Well i do have 1 last question, and i cant seem to find the definite answer.
Will +hit rating/spell hit rating always give you the highest dps boost per point until you hit the cap? i can start having some of my guys redo gems if i can find that info out.
Keep in mind this special case for casters:
Veiled Noble Topazes (+5 dmg, +4 spell hit) give just slightly better bang for the buck than the Great Dawnstone (+8 spell hit), at least if your Fireballs are about a 2k average.
With 2 sockets available - gemming 2 Veileds gives +10 dmg, +8 spell hit, whereas gemming 1 Great and 1 Runed gives +9 dmg, +8 spell hit.
Moreover, in raw damage / DPS terms, with an average Fireball of 2k, the best gem for overall damage is the Veiled Noble Topaz (12.75 dmg from an average Fireball as opposed to 12.70 dmg per average Fireball with a Great Dawnstone).
Once you are at the hit cap, Runed Living Rubies are the standout gem, unless you can match a socket bonus giving spell damage with a Potent Noble Topaz. Note: Yellow slot only.
Thanks for the topic, I can definitely feel some resonance with many of the views I've read in the thread, especially the "How can you die from spout again??" comment.

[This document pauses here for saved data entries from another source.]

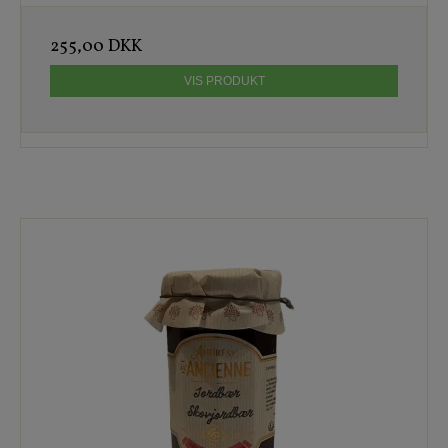
255,00 DKK
VIS PRODUKT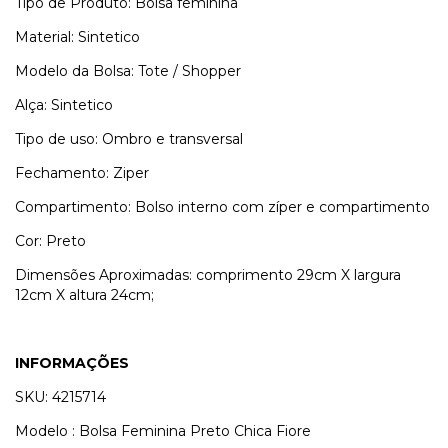
Tipo de Produto: Bolsa feminina
Material: Sintetico
Modelo da Bolsa: Tote / Shopper
Alça: Sintetico
Tipo de uso: Ombro e transversal
Fechamento: Ziper
Compartimento: Bolso interno com zíper e compartimento
Cor: Preto
Dimensões Aproximadas: comprimento 29cm X largura
12cm X altura 24cm;
INFORMAÇÕES
SKU: 4215714
Modelo : Bolsa Feminina Preto Chica Fiore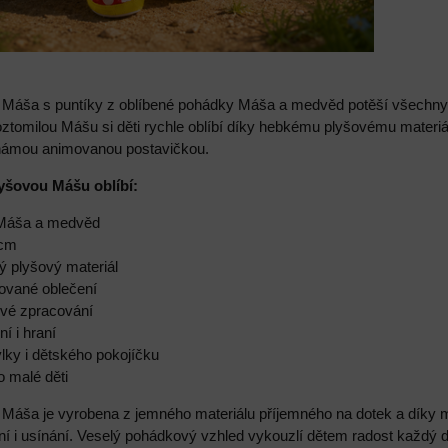
 Máša s puntíky z oblíbené pohádky Máša a medvěd potěší všechn
oztomilou Mášu si děti rychle oblíbí díky hebkému plyšovému materi
námou animovanou postavičkou.
lyšovou Mášu oblíbí:
 Máša a medvěd
 cm
ý plyšový materiál
kované oblečení
ové zpracování
ní i hraní
lky i dětského pokojíčku
o malé děti
Máša je vyrobena z jemného materiálu příjemného na dotek a díky
ání i usínání. Veselý pohádkový vzhled vykouzlí dětem radost každý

My guild leadership had a sort of collective epiphany back when we were working on Void Reaver wondering how people had so much trouble avoiding the orbs.
What came clear was that not all raiders have the the same physical view of the game that the hardcores have. After some questioning and discussion, it came clear that many of the raiders could quite simply not see anything beyond their raid interface. This is especially true for healers who tend to get tunnel-vision on dropping health icons instead of the impending source of death slowly lumbering toward them.
We started a thread in our guild forums where many of the active raiders posted their UIs and work-shopped with some of the less mod-savvy raiders to help clean up their interface. Some raiders were simply not aware of the options available in the UI... when I showed one person the "Scale UI" option she was almost brought to tears: "Oh my god, I can actually see the game now! Thank you!"
It is easy to brush aside performance problems by concluding that these people suck or don't have some innate aptitude for the game that others do, but do not write off the simple possibility that these people are playing with default UI and keybindings that are inefficient, uncomfortable, that may be quite literally blinding them to the game environment.
Encourage discussion among your raiders about the mods and interface decisions they make.